__WORK REQUIRED__: Going down the listing below, print exactly each line from the one with "Clean resource before" up to and including the one with "#34, owner: Frida Jonsson -> Lars Fredriksson", and skip the rest.

^^^^^^^^

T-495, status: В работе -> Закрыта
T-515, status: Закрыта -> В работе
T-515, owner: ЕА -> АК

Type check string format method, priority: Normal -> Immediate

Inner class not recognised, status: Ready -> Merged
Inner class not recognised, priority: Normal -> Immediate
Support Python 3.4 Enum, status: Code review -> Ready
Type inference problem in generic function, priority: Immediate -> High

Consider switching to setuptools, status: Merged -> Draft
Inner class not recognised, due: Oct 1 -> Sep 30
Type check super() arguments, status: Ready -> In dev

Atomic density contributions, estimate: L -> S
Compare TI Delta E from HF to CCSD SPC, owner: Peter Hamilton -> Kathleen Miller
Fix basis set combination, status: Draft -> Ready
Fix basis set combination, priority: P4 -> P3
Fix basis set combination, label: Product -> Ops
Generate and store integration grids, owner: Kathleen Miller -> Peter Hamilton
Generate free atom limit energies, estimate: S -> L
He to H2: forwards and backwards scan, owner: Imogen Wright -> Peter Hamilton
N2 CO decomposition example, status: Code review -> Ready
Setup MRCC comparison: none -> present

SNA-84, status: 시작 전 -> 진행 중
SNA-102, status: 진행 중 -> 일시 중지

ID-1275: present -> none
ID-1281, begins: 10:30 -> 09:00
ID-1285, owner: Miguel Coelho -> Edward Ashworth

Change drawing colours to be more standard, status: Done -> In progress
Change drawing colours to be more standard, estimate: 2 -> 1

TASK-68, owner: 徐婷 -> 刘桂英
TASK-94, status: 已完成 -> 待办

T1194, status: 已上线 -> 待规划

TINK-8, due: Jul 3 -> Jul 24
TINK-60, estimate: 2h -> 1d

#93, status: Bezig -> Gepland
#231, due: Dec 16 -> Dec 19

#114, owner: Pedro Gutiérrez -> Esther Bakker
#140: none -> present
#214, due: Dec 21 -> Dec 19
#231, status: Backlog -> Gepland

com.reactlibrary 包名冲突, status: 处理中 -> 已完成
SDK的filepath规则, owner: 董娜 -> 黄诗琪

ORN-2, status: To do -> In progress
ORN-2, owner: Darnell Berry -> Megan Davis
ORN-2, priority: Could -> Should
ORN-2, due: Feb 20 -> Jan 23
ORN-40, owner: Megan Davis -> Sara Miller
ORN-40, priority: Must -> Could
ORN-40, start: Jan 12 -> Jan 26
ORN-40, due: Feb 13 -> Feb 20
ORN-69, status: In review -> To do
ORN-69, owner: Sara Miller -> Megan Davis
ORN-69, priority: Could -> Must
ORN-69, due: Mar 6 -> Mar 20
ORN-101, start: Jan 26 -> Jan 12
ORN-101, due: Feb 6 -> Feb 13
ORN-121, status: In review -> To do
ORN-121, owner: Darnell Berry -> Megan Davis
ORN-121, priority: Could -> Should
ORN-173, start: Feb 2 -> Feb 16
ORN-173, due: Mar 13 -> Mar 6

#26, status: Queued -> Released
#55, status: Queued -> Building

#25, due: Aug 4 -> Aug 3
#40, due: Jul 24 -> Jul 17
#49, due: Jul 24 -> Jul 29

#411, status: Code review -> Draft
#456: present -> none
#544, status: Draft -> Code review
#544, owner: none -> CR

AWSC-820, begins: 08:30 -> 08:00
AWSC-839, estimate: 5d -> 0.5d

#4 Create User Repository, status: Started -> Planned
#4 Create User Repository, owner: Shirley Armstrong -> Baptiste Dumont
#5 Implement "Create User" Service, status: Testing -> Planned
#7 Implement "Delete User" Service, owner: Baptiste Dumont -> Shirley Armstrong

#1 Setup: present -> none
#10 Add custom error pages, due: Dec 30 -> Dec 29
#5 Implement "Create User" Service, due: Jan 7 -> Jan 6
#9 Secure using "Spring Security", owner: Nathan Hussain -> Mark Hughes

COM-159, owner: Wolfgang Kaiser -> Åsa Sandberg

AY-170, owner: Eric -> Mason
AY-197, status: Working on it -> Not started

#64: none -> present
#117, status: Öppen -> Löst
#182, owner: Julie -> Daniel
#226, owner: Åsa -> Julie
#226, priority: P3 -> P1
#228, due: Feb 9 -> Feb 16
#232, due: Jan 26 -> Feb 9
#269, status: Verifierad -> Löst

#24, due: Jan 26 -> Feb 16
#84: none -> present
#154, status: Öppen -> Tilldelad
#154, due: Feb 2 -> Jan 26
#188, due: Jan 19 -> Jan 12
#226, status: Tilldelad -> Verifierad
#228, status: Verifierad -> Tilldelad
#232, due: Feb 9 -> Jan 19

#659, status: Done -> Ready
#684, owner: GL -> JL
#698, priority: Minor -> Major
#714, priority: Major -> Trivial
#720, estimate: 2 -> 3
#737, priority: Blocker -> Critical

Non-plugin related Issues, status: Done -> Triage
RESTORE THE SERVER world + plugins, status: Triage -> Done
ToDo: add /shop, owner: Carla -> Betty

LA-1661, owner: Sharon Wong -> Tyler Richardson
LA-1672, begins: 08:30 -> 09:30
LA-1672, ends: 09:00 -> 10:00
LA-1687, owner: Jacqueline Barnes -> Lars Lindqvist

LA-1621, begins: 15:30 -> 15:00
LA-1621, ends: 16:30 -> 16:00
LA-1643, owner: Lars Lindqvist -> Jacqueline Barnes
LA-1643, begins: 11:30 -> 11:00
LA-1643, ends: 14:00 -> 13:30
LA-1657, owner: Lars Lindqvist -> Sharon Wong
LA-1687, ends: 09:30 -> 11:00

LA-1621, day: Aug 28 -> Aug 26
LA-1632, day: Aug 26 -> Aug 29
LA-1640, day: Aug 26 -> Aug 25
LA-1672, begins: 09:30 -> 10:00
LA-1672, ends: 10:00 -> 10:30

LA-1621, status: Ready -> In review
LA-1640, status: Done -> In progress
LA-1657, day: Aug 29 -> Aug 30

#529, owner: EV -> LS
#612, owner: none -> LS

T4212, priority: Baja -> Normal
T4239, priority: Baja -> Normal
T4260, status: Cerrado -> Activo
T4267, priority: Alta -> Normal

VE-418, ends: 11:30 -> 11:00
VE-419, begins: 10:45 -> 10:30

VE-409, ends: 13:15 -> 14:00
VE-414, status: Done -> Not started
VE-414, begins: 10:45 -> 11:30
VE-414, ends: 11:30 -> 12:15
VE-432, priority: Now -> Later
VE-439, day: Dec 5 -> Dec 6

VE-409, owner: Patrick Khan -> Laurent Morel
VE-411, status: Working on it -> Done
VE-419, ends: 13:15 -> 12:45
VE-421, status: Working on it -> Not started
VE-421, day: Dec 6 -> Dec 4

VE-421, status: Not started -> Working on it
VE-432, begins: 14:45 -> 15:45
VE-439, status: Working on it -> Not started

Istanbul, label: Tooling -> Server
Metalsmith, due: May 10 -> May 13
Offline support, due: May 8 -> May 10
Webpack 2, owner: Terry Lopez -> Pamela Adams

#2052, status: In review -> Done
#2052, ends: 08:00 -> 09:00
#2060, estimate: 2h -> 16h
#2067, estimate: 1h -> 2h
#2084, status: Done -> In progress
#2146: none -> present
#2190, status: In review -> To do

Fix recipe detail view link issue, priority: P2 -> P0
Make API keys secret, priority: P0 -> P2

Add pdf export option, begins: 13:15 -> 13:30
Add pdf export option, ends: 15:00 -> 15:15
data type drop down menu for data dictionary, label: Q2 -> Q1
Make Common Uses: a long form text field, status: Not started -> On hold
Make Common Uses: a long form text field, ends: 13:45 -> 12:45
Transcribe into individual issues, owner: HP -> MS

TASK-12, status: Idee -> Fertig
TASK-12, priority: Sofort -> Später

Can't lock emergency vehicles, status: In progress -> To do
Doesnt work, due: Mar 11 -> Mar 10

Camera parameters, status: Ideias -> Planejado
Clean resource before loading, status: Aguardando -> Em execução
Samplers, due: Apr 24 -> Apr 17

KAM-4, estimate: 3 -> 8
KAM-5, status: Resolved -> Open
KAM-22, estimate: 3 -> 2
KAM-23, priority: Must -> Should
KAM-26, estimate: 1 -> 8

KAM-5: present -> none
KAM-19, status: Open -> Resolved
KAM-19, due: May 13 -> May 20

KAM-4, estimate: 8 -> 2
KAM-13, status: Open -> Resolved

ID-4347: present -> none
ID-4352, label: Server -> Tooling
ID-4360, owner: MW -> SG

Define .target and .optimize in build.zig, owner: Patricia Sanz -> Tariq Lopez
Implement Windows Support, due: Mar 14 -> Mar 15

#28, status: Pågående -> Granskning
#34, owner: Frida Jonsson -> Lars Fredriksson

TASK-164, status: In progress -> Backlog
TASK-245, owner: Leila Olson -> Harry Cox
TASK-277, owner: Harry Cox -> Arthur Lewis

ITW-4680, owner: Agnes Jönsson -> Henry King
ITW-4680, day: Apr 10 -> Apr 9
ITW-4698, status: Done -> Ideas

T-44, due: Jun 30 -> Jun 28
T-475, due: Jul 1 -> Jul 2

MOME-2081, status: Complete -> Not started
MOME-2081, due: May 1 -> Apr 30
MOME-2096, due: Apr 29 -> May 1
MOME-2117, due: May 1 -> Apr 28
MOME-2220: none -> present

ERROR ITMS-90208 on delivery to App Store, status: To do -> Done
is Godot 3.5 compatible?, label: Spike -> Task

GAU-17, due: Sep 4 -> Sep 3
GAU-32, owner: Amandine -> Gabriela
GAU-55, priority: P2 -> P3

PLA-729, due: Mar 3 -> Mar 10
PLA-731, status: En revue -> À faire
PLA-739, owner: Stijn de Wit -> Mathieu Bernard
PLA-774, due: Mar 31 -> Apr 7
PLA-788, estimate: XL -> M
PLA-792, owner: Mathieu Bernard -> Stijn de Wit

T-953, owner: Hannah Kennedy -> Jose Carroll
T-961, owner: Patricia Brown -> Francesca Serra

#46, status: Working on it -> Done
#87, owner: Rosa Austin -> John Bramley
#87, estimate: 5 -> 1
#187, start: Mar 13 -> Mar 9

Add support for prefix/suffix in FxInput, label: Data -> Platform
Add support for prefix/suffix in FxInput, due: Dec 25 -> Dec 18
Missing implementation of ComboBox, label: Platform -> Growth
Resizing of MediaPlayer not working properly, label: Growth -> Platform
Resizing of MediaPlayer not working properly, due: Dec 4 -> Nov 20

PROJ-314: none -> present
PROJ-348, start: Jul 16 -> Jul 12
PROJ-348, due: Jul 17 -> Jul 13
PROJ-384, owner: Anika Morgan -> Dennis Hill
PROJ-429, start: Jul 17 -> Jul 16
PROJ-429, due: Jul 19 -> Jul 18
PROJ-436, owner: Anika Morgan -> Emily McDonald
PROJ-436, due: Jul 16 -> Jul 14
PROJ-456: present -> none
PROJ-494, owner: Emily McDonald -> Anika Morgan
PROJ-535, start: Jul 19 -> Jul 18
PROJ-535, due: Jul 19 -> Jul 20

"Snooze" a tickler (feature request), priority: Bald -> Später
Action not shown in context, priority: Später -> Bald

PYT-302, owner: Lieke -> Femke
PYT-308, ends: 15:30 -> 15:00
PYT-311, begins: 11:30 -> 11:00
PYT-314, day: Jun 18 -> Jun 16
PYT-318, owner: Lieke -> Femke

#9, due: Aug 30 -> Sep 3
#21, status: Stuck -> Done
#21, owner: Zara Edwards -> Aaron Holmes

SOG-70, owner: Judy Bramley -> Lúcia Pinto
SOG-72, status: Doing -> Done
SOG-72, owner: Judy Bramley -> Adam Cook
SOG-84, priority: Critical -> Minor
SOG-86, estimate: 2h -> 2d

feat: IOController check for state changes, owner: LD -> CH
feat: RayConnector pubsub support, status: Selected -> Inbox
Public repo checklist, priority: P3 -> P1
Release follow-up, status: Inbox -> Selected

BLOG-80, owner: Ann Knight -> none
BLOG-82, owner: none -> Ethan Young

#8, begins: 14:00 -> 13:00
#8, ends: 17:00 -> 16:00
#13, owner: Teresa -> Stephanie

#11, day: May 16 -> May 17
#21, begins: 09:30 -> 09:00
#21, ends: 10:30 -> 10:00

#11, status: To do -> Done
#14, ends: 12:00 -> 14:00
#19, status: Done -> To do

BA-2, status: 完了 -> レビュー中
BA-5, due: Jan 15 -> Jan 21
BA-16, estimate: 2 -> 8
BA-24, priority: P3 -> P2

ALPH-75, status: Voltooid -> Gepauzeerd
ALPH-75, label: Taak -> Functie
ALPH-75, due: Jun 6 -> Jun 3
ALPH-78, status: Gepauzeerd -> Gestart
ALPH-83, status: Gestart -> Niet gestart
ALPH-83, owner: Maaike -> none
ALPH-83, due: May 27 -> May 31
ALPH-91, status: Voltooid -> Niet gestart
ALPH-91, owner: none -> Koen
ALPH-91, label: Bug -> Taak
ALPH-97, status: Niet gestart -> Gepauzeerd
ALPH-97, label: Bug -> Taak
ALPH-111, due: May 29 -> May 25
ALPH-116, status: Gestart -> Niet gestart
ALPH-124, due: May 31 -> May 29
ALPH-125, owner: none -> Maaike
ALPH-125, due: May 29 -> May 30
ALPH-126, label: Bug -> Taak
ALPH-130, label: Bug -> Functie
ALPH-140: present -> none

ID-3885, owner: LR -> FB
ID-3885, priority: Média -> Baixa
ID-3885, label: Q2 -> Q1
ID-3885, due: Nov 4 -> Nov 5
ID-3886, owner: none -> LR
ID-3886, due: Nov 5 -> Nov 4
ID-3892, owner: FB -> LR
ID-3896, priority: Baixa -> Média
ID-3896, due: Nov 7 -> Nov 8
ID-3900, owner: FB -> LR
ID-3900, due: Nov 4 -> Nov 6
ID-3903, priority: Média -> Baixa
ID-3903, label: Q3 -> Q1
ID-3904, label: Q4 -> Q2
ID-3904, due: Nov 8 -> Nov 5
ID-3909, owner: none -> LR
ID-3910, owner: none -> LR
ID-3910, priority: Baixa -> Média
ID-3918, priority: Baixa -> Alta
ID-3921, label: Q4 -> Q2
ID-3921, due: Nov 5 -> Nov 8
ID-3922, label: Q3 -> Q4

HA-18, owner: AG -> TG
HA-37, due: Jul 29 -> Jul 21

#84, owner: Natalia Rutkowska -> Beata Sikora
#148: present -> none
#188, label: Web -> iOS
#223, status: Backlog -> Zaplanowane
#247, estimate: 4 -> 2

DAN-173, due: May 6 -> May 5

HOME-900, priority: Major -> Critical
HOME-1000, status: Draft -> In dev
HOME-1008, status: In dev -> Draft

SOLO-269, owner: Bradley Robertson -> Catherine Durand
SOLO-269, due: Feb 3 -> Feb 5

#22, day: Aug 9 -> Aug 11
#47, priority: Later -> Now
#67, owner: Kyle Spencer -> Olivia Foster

^^^^^^^^

__ANSWER BOX__:
Clean resource before loading, status: Aguardando -> Em execução
Samplers, due: Apr 24 -> Apr 17

KAM-4, estimate: 3 -> 8
KAM-5, status: Resolved -> Open
KAM-22, estimate: 3 -> 2
KAM-23, priority: Must -> Should
KAM-26, estimate: 1 -> 8

KAM-5: present -> none
KAM-19, status: Open -> Resolved
KAM-19, due: May 13 -> May 20

KAM-4, estimate: 8 -> 2
KAM-13, status: Open -> Resolved

ID-4347: present -> none
ID-4352, label: Server -> Tooling
ID-4360, owner: MW -> SG

Define .target and .optimize in build.zig, owner: Patricia Sanz -> Tariq Lopez
Implement Windows Support, due: Mar 14 -> Mar 15

#28, status: Pågående -> Granskning
#34, owner: Frida Jonsson -> Lars Fredriksson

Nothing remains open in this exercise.